The Facts in Niz-Chavez

Niz-Chavez received two separate notices about his removal hearing. The first notice contained no information about the time or place of the removal hearing. The second notice, however, contained the relevant information. The federal government argued that service of the two notices constituted an NTA that triggered the stop-time rule for Niz-Chavez. Since Niz-Chavez received these notices before he had continuously been present in the U.S. for ten years, he was therefore ineligible for cancellation of removal. On appeal, both the Board of Immigration Appeals and the U.S. Court of Appeals for the 6th Circuit ruled that Niz-Chavez was ineligible to apply for cancellation of removal.

The INA and the Court’s Ruling

The Immigration and Nationality Act (INA) requires ten specific pieces of information for a notice to qualify as an NTA, which includes the time and location of the hearing. In a previous decision, the court held that notices lacking this information were insufficient to trigger the stop-time rule. In Niz-Chavez, a majority of the court ruled that providing the required information in a single notice was the only way to invoke the stop-time rule.

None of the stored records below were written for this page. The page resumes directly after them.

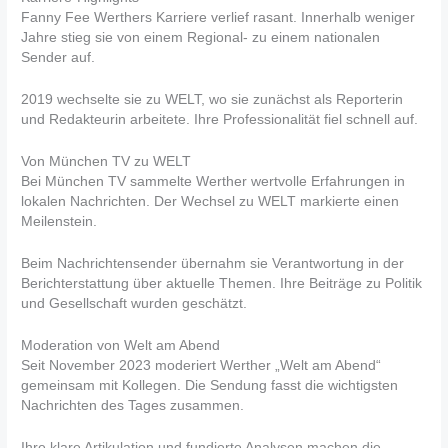
Fanny Fee Werthers Karriere verlief rasant. Innerhalb weniger
Jahre stieg sie von einem Regional- zu einem nationalen
Sender auf.
2019 wechselte sie zu WELT, wo sie zunächst als Reporterin
und Redakteurin arbeitete. Ihre Professionalität fiel schnell auf.
Von München TV zu WELT
Bei München TV sammelte Werther wertvolle Erfahrungen in
lokalen Nachrichten. Der Wechsel zu WELT markierte einen
Meilenstein.
Beim Nachrichtensender übernahm sie Verantwortung in der
Berichterstattung über aktuelle Themen. Ihre Beiträge zu Politik
und Gesellschaft wurden geschätzt.
Moderation von Welt am Abend
Seit November 2023 moderiert Werther „Welt am Abend“
gemeinsam mit Kollegen. Die Sendung fasst die wichtigsten
Nachrichten des Tages zusammen.
Ihre klare Artikulation und fundierte Analysen machen die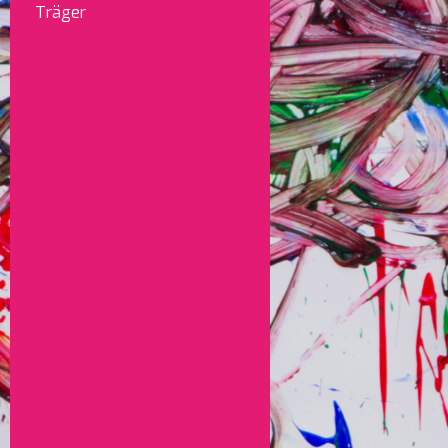
Träger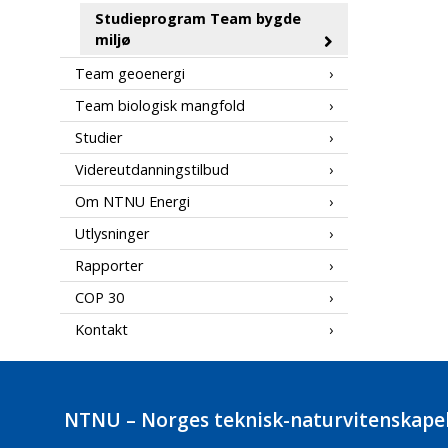
Studieprogram Team bygde
miljø
Team geoenergi
Team biologisk mangfold
Studier
Videreutdanningstilbud
Om NTNU Energi
Utlysninger
Rapporter
COP 30
Kontakt
NTNU – Norges teknisk-naturvitenskapel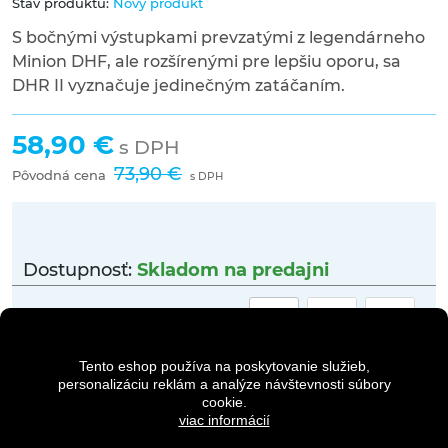
Stav produktu:
Nový produkt
S bočnými výstupkami prevzatými z legendárneho
Minion DHF, ale rozšírenými pre lepšiu oporu, sa
DHR II vyznačuje jedinečným zatáčaním.
58,90 €
s DPH
73,90 €
Pôvodná cena
s DPH
Dostupnosť:
Skladom na predajni
Množstvo
Tento eshop používa na poskytovanie služieb,
personalizáciu reklám a analýze návštevnosti súbory
DO KOŠÍKA
cookie.
viac informácií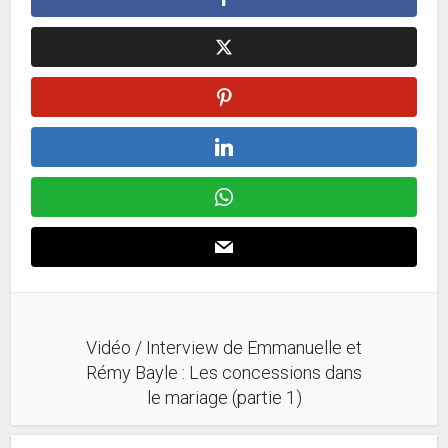
Vidéo / Interview de Emmanuelle et
Rémy Bayle : Les concessions dans
le mariage (partie 1)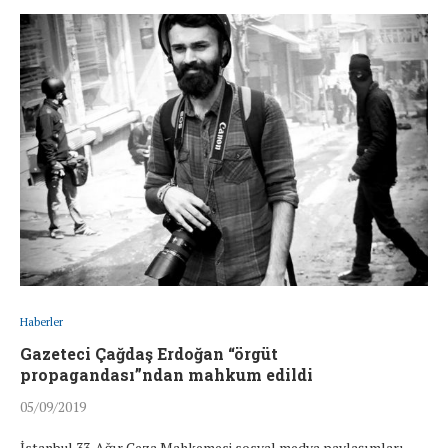
Haberler
Gazeteci Çağdaş Erdoğan “örgüt
propagandası”ndan mahkum edildi
05/09/2019
İstanbul 33. Ağır Ceza Mahkemesi sosyal medya paylaşımları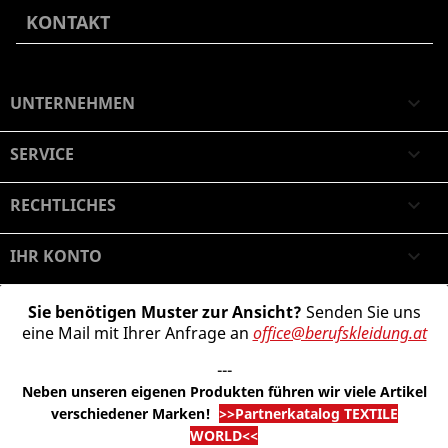
KONTAKT
UNTERNEHMEN

SERVICE

RECHTLICHES

IHR KONTO

Sie benötigen Muster zur Ansicht?
Senden Sie uns
eine Mail mit Ihrer Anfrage an
office@berufskleidung.at
---
Neben unseren eigenen Produkten führen wir viele Artikel
verschiedener Marken
!
>>Partnerkatalog TEXTILE
WORLD<<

Although the court based its decision primarily on statutory interpretation, structure, and the legislative history of this and similar INA provisions, Justice Gorsuch’s majority opinion also noted that the federal government should have followed the standards from a 2018 ruling that also dealt with the content of NTAs. Furthermore, Gorsuch pointed out that if the government required immigrants to follow strict standards in completing government forms related to their immigration cases, then the government also must adhere to a strict reading of the statutory notice requirements. In other words, if the government gives applicants no flexibility, then the government should not get the benefit of flexibility, either, especially when this flexibility is unnecessary.